The same trend can be seen in the current evolution of corporate governance and culture. Ethical and societal issues are no longer seen as  non- or pre-financial matters but rather as integrated into a firm’s strategy, resource allocation, risk management, performance evaluation, and reporting policies and processes. Investors are looking for more than economic returns; they are also starting to demand ethical returns. In January, BlackRock CEO Larry Fink announced that his firm has made a dramatic change in investment philosophy, emphasizing Environmental, Social, and Governance (ESG) criteria to all their asset allocation and valuation decisions.

All stakeholders have expanded their demands from self-interest to an expectation of broader fairness. Employees want to know that their companies are doing social good and not just making profits even when they are partial beneficiaries of those profits.

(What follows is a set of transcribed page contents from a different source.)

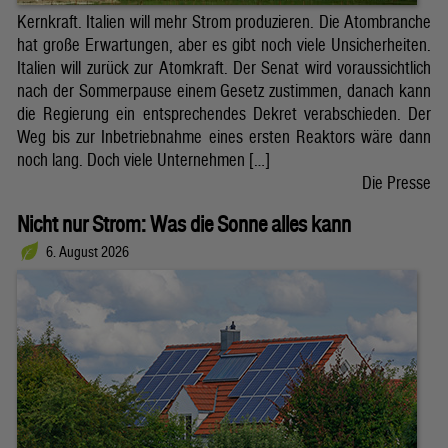
Kernkraft. Italien will mehr Strom produzieren. Die Atombranche
hat große Erwartungen, aber es gibt noch viele Unsicherheiten.
Italien will zurück zur Atomkraft. Der Senat wird voraussichtlich
nach der Sommerpause einem Gesetz zustimmen, danach kann
die Regierung ein entsprechendes Dekret verabschieden. Der
Weg bis zur Inbetriebnahme eines ersten Reaktors wäre dann
noch lang. Doch viele Unternehmen […]
Die Presse
Nicht nur Strom: Was die Sonne alles kann
6. August 2026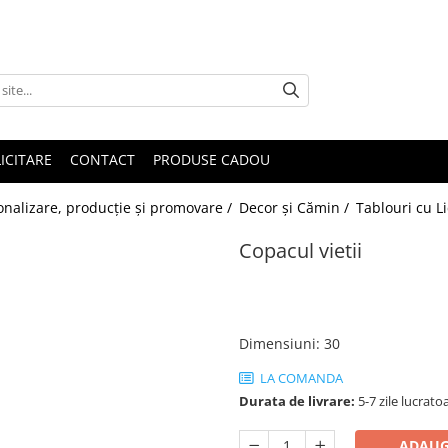
ICITARE
CONTACT
PRODUSE CADOU
sonalizare, producție și promovare /
Decor și Cămin /
Tablouri cu Li
Copacul vietii
Dimensiuni
:
30
LA COMANDA
Durata de livrare:
5-7 zile lucrato
ADAUG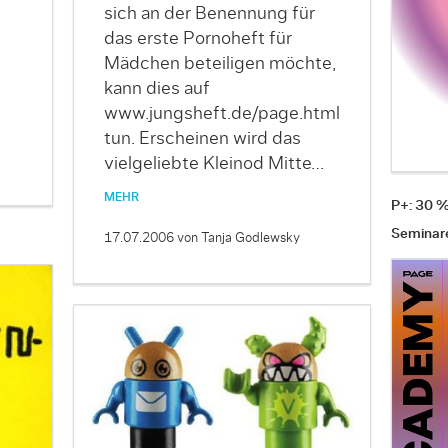
sich an der Benennung für
das erste Pornoheft für
Mädchen beteiligen möchte,
kann dies auf
www.jungsheft.de/page.html
tun. Erscheinen wird das
vielgeliebte Kleinod Mitte…
MEHR
P+: 30 
Seminar
17.07.2006
von Tanja Godlewsky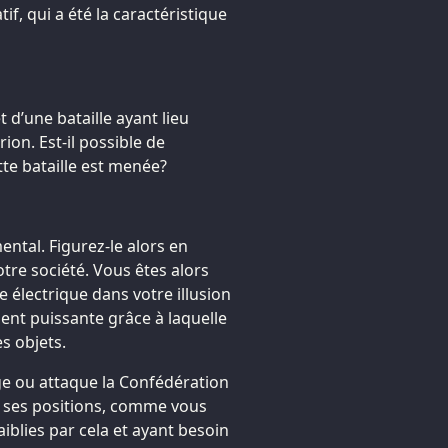
f, qui a été la caractéristique
 d’une bataille ayant lieu
ion. Est-il possible de
te bataille est menée?
mental. Figurez-le alors en
tre société. Vous êtes alors
e électrique dans votre illusion
nt puissante grâce à laquelle
s objets.
ge ou attaque la Confédération
 ses positions, comme vous
aiblies par cela et ayant besoin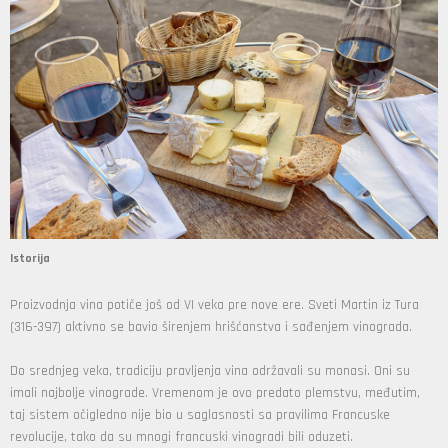
Istorija
Proizvodnja vina potiče još od VI veka pre nove ere. Sveti Martin iz Tura
(316-397) aktivno se bavio širenjem hrišćanstva i sađenjem vinograda.
Do srednjeg veka, tradiciju pravljenja vina održavali su monasi. Oni su
imali najbolje vinograde. Vremenom je ovo predato plemstvu, međutim,
taj sistem očigledno nije bio u saglasnosti sa pravilima Francuske
revolucije, tako da su mnogi francuski vinogradi bili oduzeti.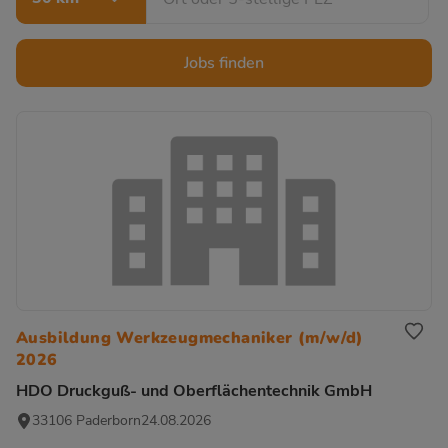
Jobs finden
Ausbildung Werkzeugmechaniker (m/w/d)
2026
HDO Druckguß- und Oberflächentechnik GmbH
33106 Paderborn
24.08.2026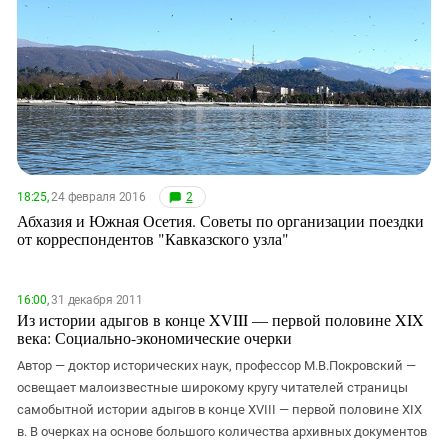
Южный Кавказ
ЮФО
18:25,
24 февраля 2016
2
Абхазия и Южная Осетия. Советы по организации поездки
от корреспондентов "Кавказского узла"
16:00,
31 декабря 2011
Из истории адыгов в конце XVIII — первой половине XIX
века: Социально-экономические очерки
Автор — доктор исторических наук, профессор М.В.Покровский —
освещает малоизвестные широкому кругу читателей страницы
самобытной истории адыгов в конце XVIII — первой половине XIX
в. В очерках на основе большого количества архивных документов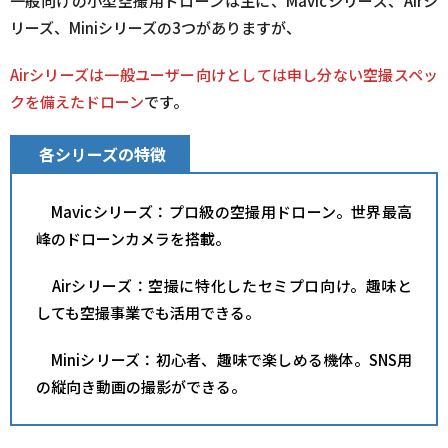
一般向けの小型空撮用ドローンは主に、Mavicシリーズ、Airシ
リーズ、Miniシリーズの3つがありますが、
Airシリーズは一般ユーザー向けとしては申し分ない空撮スペッ
クを備えたドローン
です。
各シリーズの特徴
Mavicシリーズ：プロ級の空撮用ドローン。世界最高
峰のドローンカメラを搭載。
Airシリーズ：空撮に特化したセミプロ向け。趣味と
しても空撮事業でも活用できる。
Miniシリーズ：初心者、趣味で楽しめる機体。SNS用
の縦向き動画の撮影ができる。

Customers are rallying to more ethical companies and abandoning those perceived to display poor ethical behavior even if they need to pay a little more. Providers of capital and other resources are increasingly trying to partner with companies whose values align with their own.

As leaders, we must now focus not only on how much money we are making, but also equally on what we are doing with the money we are making. We need to allocate resources fairly, not just wisely. Investors are not the only stakeholders who take a risk on our enterprises—in different measures, all stakeholders do. We need to increase the sense of fairness that all of our stakeholders experience in the way we share our prosperity and in the leadership decisions we make.